According to Gambit, the attackers leaned heavily on Claude Code and OpenAI's GPT-4.1 API to do the bulk of the technical heavy-lifting — reconnaissance, exploit customisation, privilege escalation, and credential harvesting — resulting in the theft of hundreds of millions of citizen records and the compromise of thousands of servers. Dragos's investigation of the OT impact found that the AI identified a vNode industrial gateway server inside the water utility despite having no prior ICS/OT context, researched vendor documentation, built a credential list combining defaults with victim-specific guesses, and launched a password-spray attack against a single-password authentication interface. Dragos analysts reviewed roughly 350 artefacts, most of them AI-generated offensive scripts.

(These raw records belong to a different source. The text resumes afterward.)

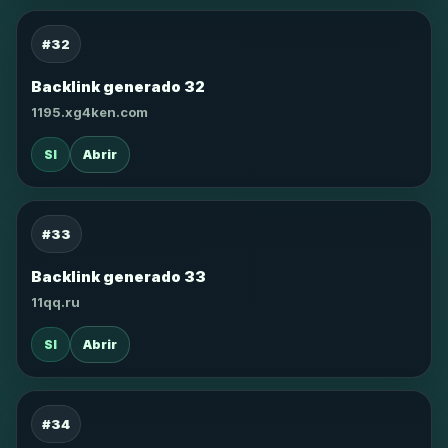
#32
Backlink generado 32
1195.xg4ken.com
SI
Abrir
#33
Backlink generado 33
11qq.ru
SI
Abrir
#34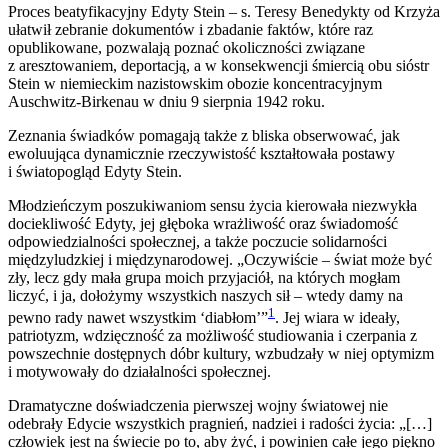
Proces beatyfikacyjny Edyty Stein – s. Teresy Benedykty od Krzyża
ułatwił zebranie dokumentów i zbadanie faktów, które raz
opublikowane, pozwalają poznać okoliczności związane
z aresztowaniem, deportacją, a w konsekwencji śmiercią obu sióstr
Stein w niemieckim nazistowskim obozie koncentracyjnym
Auschwitz-Birkenau w dniu 9 sierpnia 1942 roku.
Zeznania świadków pomagają także z bliska obserwować, jak
ewoluująca dynamicznie rzeczywistość kształtowała postawy
i światopogląd Edyty Stein.
Młodzieńczym poszukiwaniom sensu życia kierowała niezwykła
dociekliwość Edyty, jej głęboka wrażliwość oraz świadomość
odpowiedzialności społecznej, a także poczucie solidarności
międzyludzkiej i międzynarodowej. „Oczywiście – świat może być
zły, lecz gdy mała grupa moich przyjaciół, na których mogłam
liczyć, i ja, dołożymy wszystkich naszych sił – wtedy damy na
1
pewno rady nawet wszystkim ‘diabłom’”
. Jej wiara w ideały,
patriotyzm, wdzięczność za możliwość studiowania i czerpania z
powszechnie dostępnych dóbr kultury, wzbudzały w niej optymizm
i motywowały do działalności społecznej.
Dramatyczne doświadczenia pierwszej wojny światowej nie
odebrały Edycie wszystkich pragnień, nadziei i radości życia: „[…]
człowiek jest na świecie po to, aby żyć, i powinien całe jego piękno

The takeaway for water utilities and other operators of critical infrastructure is uncomfortable but direct: as Dragos researcher Jay Deen put it, the AI was able to interpret an unfamiliar environment and develop plausible access paths into OT without any ICS-specific background. Ari Ben Am of the Foundation for Defense of Democracies framed it more plainly — threat actors no longer need specialised OT or ICS expertise to attempt these intrusions. For European public-sector water operators working under NIS2, the implication is that perimeter hygiene, identity controls, and segmentation between IT and OT can no longer assume a slow, expert-driven adversary; the time from initial IT compromise to credible OT reconnaissance has collapsed.